In a poll of US primary care physicians published in the Annals of Internal Medicine, nearly half of them said their patients received too much medical care and more than a quarter said they were practising more aggressively than they'd like to.

This could mean ordering more tests, prescribing more drugs or diagnosing people with diseases, although they would never have experienced any symptoms.

"Physicians at the frontline of medical care are telling us that their patients are getting too much care," said Brenda Sirovich of the VA Medical Center in White River Junction, Vermont, who worked on the survey.

"And we don't think we are just talking about the 627 physicians we surveyed."

By contrast, just six percent of doctors believed their patients were getting too little care.

The findings come at a time when the healthcare budget is already overstretched and many fear it is about to spiral out of control.

"We spend a lot on healthcare in this country, more than anywhere else," said Sirovich, who is also at the Dartmouth Medical School. "We realise that this is unsustainable."

According to the Organisation for Economic Cooperation and Development (OECD), the United States spend $US7960 per capita on healthcare in 2009 - $US2608 more than Norway, the runner-up.

In an article published along with the poll, one doctor recounted the story of a man who developed intractable pain after falling on an icy driveway. He had several tests at a hospital, but all came up negative.

All along, the man's wife had been telling doctors that her husband had a morphine pump in his back to help treat chronic pain and that he'd fallen onto the pump. But nobody listened.

The prescription? Doctors should listen to their patients, wrote Philip Wickenden Bale of the T J Sampson Hospital in Glasgow, Kentucky.

"Much science and technology, with associated expense, was used to eliminate conditions he didn't have, while the art of listening well might surely have led to a faster, cheaper remedy," he wrote.

Excessive testing may also lead to diagnosing conditions that would never have caused any problems, such as a slowly developing prostate cancer or slightly elevated blood pressure.

Yet after such a diagnosis it's difficult for doctors not to proceed to treatment, which may cause side effects.

"When you do anything to somebody, whether it is an intervention or a test, you are putting them in the healthcare system in a way that exposes them to risk," said Sirovich.

"Unnecessary care is potentially harmful."

According to the survey, doctors order tests they themselves believe are excessive for three reasons: fear of malpractice lawsuits, performance measures and too little time to just listen to patients.

Four in 10 of the doctors surveyed in the random sample believed that other primary care physicians would order fewer tests if those tests didn't provide extra income.
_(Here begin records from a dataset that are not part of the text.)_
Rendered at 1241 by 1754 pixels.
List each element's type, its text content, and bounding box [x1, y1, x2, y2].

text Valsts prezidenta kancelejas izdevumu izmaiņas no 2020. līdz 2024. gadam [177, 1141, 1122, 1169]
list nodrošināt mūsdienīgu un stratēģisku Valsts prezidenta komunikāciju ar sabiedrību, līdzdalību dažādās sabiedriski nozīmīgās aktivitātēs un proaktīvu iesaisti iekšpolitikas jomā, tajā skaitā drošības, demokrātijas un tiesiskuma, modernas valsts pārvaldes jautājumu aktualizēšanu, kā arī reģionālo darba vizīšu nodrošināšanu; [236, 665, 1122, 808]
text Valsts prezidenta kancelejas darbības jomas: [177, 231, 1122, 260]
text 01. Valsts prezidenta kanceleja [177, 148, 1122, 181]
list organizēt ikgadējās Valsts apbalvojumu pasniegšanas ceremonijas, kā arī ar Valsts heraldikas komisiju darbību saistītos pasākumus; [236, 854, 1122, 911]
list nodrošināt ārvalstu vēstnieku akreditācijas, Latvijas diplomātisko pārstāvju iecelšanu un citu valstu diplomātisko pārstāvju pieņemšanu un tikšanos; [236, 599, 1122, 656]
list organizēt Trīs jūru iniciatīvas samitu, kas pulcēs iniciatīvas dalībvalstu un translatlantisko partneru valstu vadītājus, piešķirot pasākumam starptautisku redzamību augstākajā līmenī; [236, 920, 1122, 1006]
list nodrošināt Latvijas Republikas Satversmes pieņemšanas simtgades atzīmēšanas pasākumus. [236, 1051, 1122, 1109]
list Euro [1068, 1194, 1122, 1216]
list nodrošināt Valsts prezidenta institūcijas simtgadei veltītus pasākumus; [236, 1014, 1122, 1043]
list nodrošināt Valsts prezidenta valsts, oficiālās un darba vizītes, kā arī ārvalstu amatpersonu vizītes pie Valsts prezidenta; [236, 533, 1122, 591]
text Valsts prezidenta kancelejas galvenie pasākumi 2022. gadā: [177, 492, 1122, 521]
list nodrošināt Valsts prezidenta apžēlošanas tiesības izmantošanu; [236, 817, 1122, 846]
Just three percent thought that financial considerations influenced their own practice style.

"I'm not saying that physicians do tests in order to make money - there is a potential to be a real cynic here - but I think that the reimbursement model for most healthcare encourages utilisation in a variety of ways," Sirovich said.

"It's a time for us to reflect about what incentives we have built into our healthcare system, and what directions they are taking us in."